Here at Tipptoes Ltd, we do recommend that people with diabetes wear open-toe compression stockings.                                                                                                                                                                                                                                                                                                                                   

What does "mmHg" stand for?

The medical abbreviation "mmHg" stands for "millimeters of Mercury", which is a unit of measurement for pressure. It’s the same unit of measure when you take your blood pressure. Compression garments use a range for how much pressure it provides because the compression changes depending on your size.  There is no universal system for the mmHg but generally speaking the higher the level of compression the stronger it is.

Why do products have two numbers in the mmHg?

This refers to graduated compression, ie, 15-20mmHg in a lower leg product, means the distal (ankle) compression would be 20 mmHg reducing to 15 mmHg proximally (below the knee). This graduated compression is needed to squeeze the veins and prevents pooling of the blood in the veins.  

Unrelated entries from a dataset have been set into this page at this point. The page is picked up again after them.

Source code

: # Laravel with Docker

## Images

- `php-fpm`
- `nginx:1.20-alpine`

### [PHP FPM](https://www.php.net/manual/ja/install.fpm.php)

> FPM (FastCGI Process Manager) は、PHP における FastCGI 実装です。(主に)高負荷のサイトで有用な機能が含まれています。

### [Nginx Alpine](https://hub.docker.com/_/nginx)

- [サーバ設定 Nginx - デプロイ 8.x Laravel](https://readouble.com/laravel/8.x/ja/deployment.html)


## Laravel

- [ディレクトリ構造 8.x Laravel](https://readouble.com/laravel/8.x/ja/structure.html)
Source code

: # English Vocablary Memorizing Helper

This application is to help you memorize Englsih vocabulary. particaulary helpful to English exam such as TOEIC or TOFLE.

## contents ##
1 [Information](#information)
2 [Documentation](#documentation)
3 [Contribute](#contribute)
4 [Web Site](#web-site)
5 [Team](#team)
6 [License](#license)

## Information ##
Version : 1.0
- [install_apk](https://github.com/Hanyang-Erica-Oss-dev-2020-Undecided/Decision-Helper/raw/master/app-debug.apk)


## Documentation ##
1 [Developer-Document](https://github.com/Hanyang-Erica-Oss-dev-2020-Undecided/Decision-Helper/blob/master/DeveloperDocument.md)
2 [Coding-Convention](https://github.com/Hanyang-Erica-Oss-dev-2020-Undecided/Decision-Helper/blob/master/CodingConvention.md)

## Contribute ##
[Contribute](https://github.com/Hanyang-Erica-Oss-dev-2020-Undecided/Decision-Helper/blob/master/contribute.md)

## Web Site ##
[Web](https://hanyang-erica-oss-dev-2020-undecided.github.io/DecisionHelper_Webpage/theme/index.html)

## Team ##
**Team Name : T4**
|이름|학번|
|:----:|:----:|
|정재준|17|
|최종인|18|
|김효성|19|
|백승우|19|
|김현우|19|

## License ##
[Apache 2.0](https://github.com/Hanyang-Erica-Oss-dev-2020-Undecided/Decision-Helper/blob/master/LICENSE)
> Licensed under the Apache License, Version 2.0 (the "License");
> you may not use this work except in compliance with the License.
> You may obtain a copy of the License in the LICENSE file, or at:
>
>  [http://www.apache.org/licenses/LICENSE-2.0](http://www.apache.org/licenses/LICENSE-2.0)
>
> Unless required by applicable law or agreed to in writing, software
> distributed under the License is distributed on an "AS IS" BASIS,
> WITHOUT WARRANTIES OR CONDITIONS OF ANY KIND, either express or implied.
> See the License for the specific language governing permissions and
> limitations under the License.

What do you mean by compression class? 

Compression comes in therapeutic and medical compression levels-class 1,2,3. As the class increases the amount of pressure the garment provides increases. As we distribute compression ranges from around the world we offer products classified under different measurement systems, which are outlined below:

Compression Classes







12-15 mmHg

15-20 mmHg


Class 1

14-17 mmHg


20-30 mmHg


Class 2

18-24 mmHg

23-32 mmHg

30-40 mmHg


Class 3

25-35 mmHg

34-46 mmHg

40-50 mmHg


What class should I choose?

The compression class you should wear largely depends on your particular medical condition and its presentation. Therefore for any therapeutic compression product (compression garments with Class 1, 2, 3) we do recommend that you consult your healthcare professional about your compression class. It is advisable to consult your healthcare professional as they can assess your particular medical condition and advise on the level of compression you require. 

Which size do I choose?

Your healthcare professional can take your measurements and help you find the size that fits you. For most compression garments, we have placed a measuring guide under the product. Alternatively we are pleased to offer our new measuring service here at Tipptoes. For a small fee of 20 we can help you get the right fit for your garment. However, it is advisable to consult your healthcare professional on what level of compression you need prior to attending our measuring service. For more information on this service or to book an appointment, please call 0504-42513 or email office@tipptoes.com.

When is the best time to measure for compression garments?

It is best to measure earlier in the day when there is less swelling in the legs. If measurements are taken when the limb is particularly oedematous (swollen), this may result in receiving a garment that is too large. Clinicians often take the measurements of people with lymphedema following intensive therapy when a reduction has been achieved.